High Availability With A Hosted SaaS Solution
In a real-time, extremely demanding industry like ours, time very truly is money. For CAKE, a service interruption would not only carry the universal reputation degradation that would affect any other online service, but would also manifest in quantifiable dollars lost.
So, what are some of the ways modern “always on” solutions are architected? Let’s take a look at some of the considerations of creating a highly available online service from scratch.
At the bottom of our stack we have the actual server and network hardware the software runs on. A very common way of providing both fault-tolerance and the ability to scale horizontally is the use of a load balancer. These devices sit in between your users and your webservers. They distribute incoming requests to any one of several servers that are equipped to field that request. For example, let’s say you host a website and you would like to ensure you can continue to serve your customers even if an entire web server goes offline. A load balancer can automatically detect if a web server has failed and will no longer route incoming requests to it. This is seamless to your users so your service continues uninterrupted. One thing to consider here is how much capacity you have in the way of available servers if one or more fail. If you had four web servers handling all the load for your web service and one fails unexpectedly, are the remaining three capable of handling the entire load? How quickly can you scale back out?
Taking another step back, what would happen if the data center your servers are located in experiences a major environmental or network related outage? All your meticulous planning, server redundancy, and load balancing goes right out the window if your users aren’t able to reach any of it. Geographic separation is another important piece of the puzzle. Ideally, you would have your entire redundant server stack architecture replicated in at least one other data center.
A commonly overlooked aspect of this part of the design is just how much geographic separation is enough. There have been many instances where solutions are deployed in different locations in the same city or state. This makes it easier for management if you need staff to physically service both data centers but it isn’t quite as resilient as one might think. While rare, it is not unheard of for an upstream network provider to experience a major regional problem. This can and has resulted in multiple, seemingly separate data centers being unreachable simultaneously. Additionally, the same capacity issue arises. If both data centers were sharing the load for your service and one is suddenly not available, will the doubled demand on the remaining site effectively overload it?
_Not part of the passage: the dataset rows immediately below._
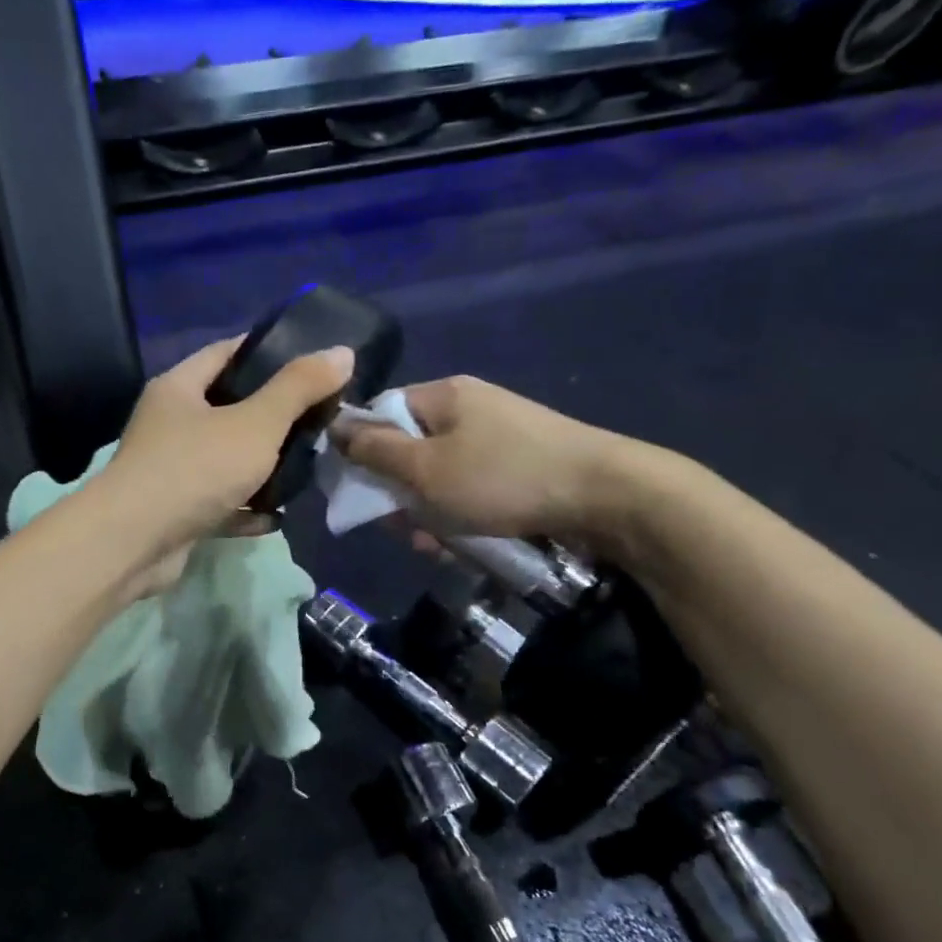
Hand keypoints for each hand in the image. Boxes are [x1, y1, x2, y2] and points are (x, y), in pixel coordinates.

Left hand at [98, 337, 355, 590]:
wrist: (134, 544)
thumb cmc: (195, 469)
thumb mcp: (256, 423)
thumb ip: (299, 387)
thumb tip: (342, 352)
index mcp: (179, 388)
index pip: (227, 352)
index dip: (269, 351)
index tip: (312, 360)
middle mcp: (170, 424)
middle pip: (229, 408)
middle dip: (274, 415)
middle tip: (319, 419)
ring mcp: (170, 470)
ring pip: (226, 459)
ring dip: (263, 466)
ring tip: (308, 466)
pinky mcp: (175, 512)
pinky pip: (220, 503)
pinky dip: (246, 508)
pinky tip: (277, 517)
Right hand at [337, 376, 651, 550]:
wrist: (607, 495)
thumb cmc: (502, 477)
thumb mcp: (425, 469)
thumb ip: (374, 451)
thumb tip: (335, 427)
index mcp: (442, 395)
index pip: (379, 413)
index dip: (360, 452)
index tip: (357, 491)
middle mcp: (467, 408)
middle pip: (408, 448)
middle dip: (397, 493)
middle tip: (401, 528)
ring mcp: (496, 436)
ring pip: (438, 475)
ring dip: (427, 511)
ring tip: (434, 545)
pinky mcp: (518, 464)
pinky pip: (470, 487)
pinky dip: (459, 513)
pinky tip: (462, 543)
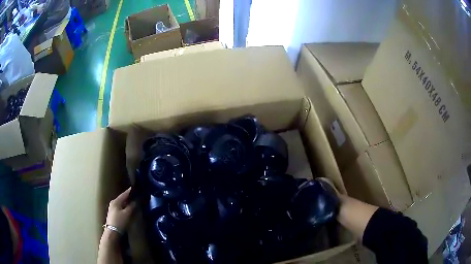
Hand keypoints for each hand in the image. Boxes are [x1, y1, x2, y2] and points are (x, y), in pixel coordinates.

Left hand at [105, 187, 135, 231]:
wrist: (112, 231)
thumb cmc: (119, 221)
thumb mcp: (127, 214)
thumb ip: (131, 206)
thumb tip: (136, 201)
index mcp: (116, 201)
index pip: (124, 194)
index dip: (129, 191)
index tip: (134, 188)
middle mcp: (113, 203)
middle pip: (122, 198)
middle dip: (128, 197)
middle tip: (135, 195)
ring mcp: (112, 209)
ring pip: (121, 203)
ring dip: (126, 202)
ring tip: (132, 202)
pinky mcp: (113, 214)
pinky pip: (120, 207)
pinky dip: (124, 207)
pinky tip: (127, 209)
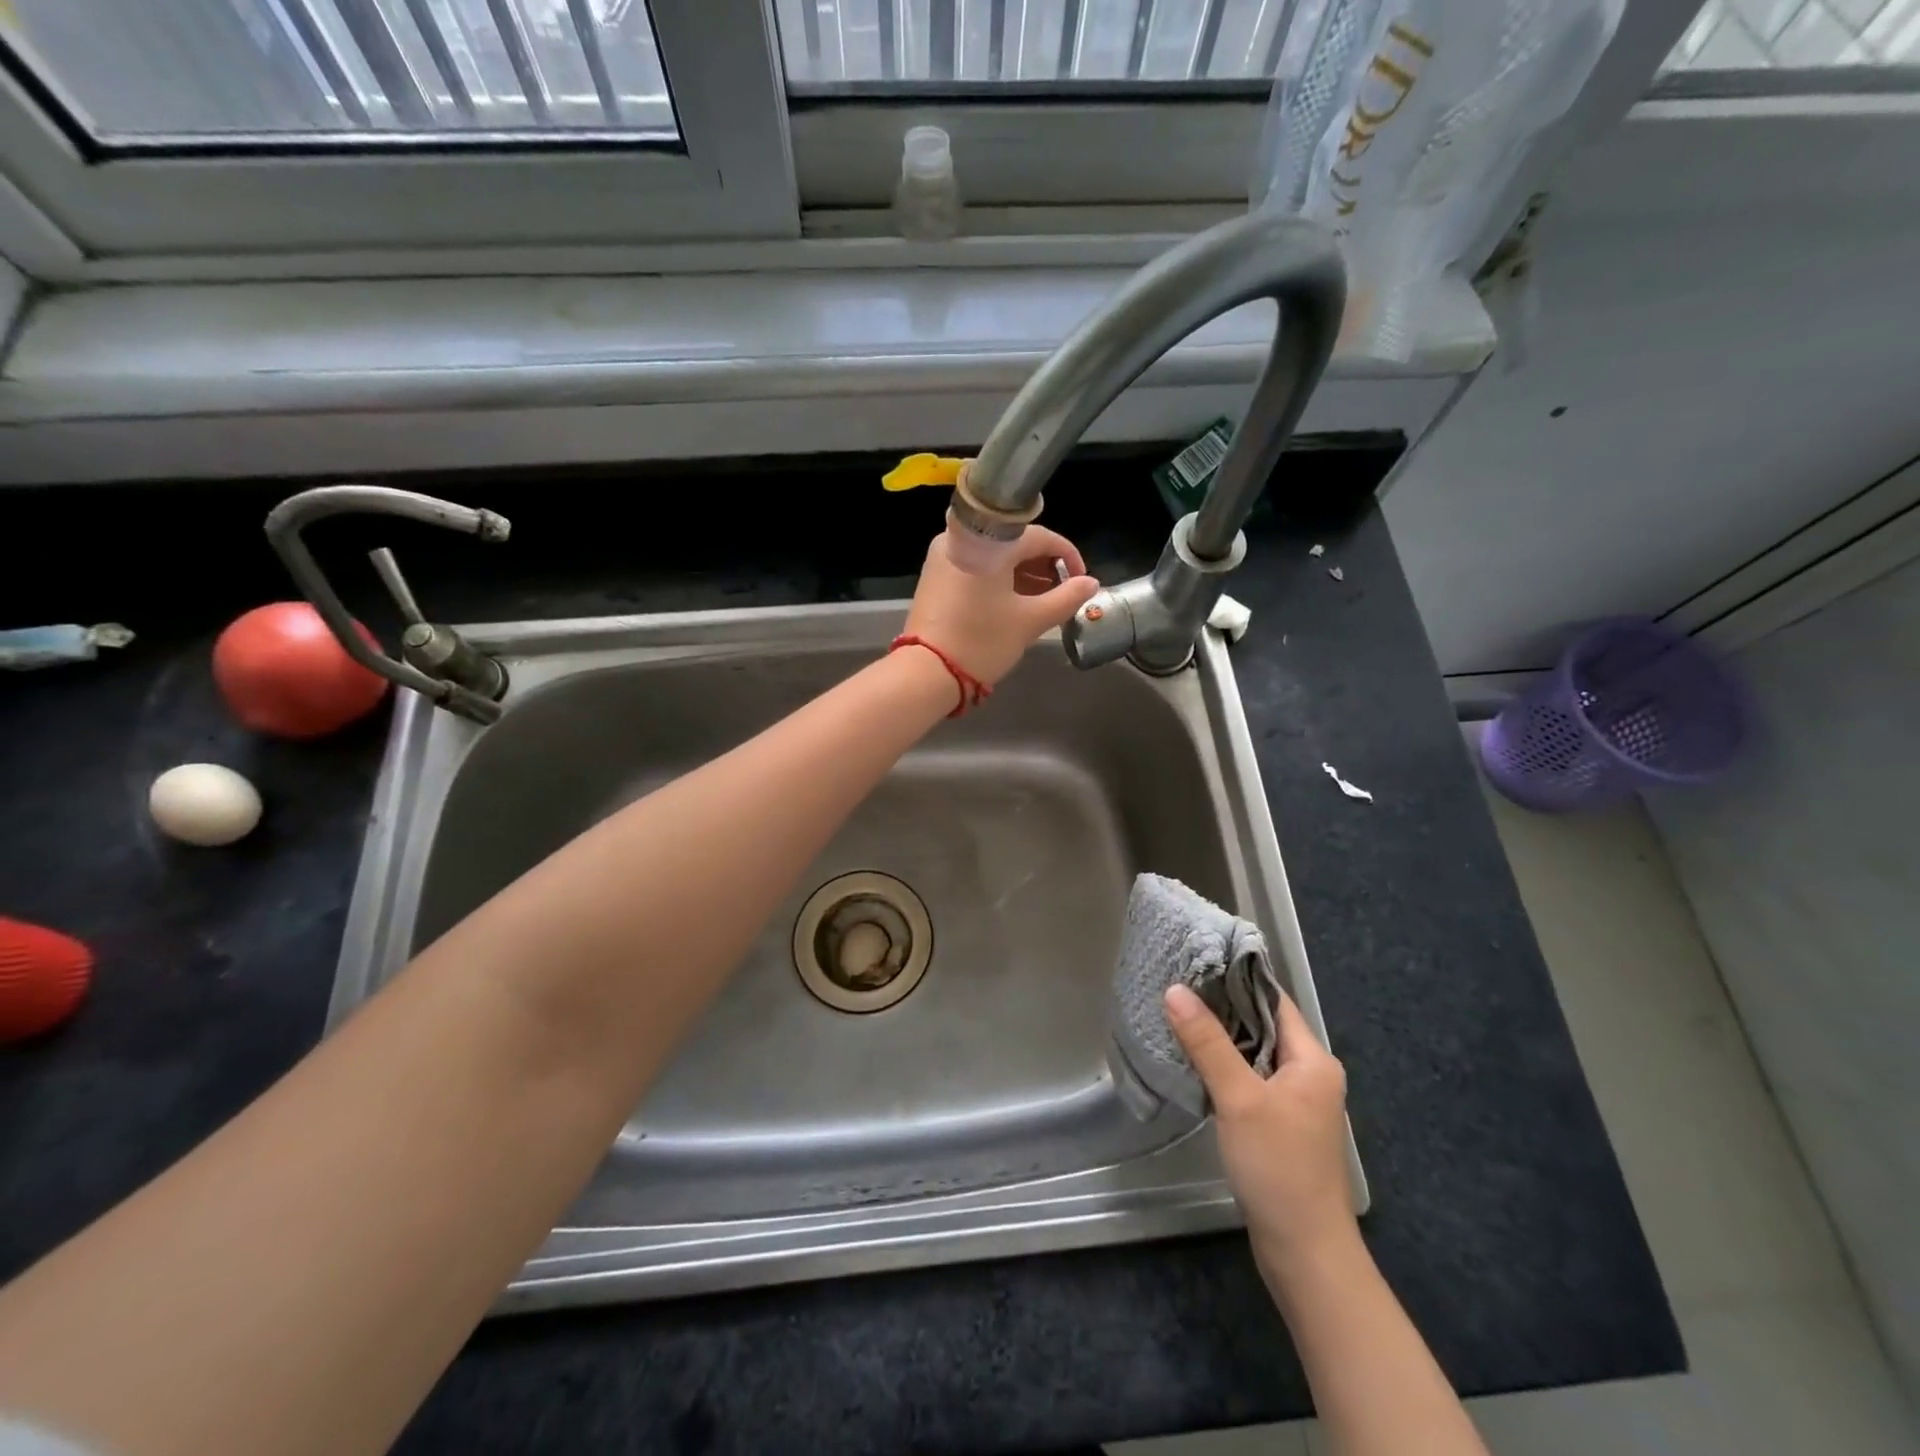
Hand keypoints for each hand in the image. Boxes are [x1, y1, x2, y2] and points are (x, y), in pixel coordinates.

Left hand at [903, 524, 1099, 685]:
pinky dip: (999, 580)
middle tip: (1062, 591)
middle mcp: (961, 538)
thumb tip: (1090, 583)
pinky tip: (1014, 602)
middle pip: (1013, 541)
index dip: (1066, 555)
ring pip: (994, 555)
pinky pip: (975, 567)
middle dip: (1043, 565)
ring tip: (1042, 600)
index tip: (1081, 580)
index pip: (1038, 535)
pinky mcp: (934, 577)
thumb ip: (1064, 599)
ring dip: (1022, 573)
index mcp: (987, 540)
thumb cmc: (981, 641)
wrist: (926, 672)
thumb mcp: (1029, 621)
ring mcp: (943, 557)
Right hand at [1165, 983, 1356, 1274]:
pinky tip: (1191, 1062)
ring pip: (1252, 1055)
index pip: (1274, 1001)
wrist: (1305, 1253)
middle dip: (1221, 1006)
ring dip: (1219, 1039)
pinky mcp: (1279, 1127)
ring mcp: (1295, 1103)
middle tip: (1176, 984)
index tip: (1197, 958)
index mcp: (1312, 1061)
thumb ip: (1207, 1042)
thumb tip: (1175, 989)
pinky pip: (1248, 1081)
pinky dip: (1223, 1068)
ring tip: (1176, 1015)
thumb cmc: (1280, 1167)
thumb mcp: (1239, 1098)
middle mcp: (1309, 1075)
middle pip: (1262, 1026)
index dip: (1238, 978)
Now let’s take a look at the top layer. You’ve got your multiple data centers full of load balancers and redundant servers and everything is working great. Your next decision is what type of failover model to use. There are a few strategies to choose from that would be appropriate here. The most common in this use case would be active-active and active-passive (warm stand-by). In an active-active scenario, we would have all of our data centers participating in serving up our product. As the name suggests in the other scenario, we would have our other data center running in stand-by mode with no traffic going to it. If there was a problem, we could change our DNS records to point traffic to the other data center instead.
The option we will go with here is an active-active solution. This offers us an additional feature that comes in really handy in a latency sensitive product like a tracking solution. If we have both of our data centers fielding requests, we can actually route end users to the data center closest to them. There are a number of enterprise level DNS providers that offer this latency based routing feature. When someone attempts to access one of our URLs, the DNS service looks at their IP address and then answers their request with the IP address of our site closest to them. Another really cool technology we can leverage here is the ability for the DNS service to monitor your data centers health. Just like the load balancer can detect failed web servers and stop routing to them, the DNS service can detect failed data centers, and stop sending traffic there.
As you can tell by this high-level overview, there is an ever-evolving landscape of new technologies and techniques. Like any good service provider, at CAKE we love to stay abreast of the best and most reliable way of providing the best-in-class service to our customers!
Happy architecting!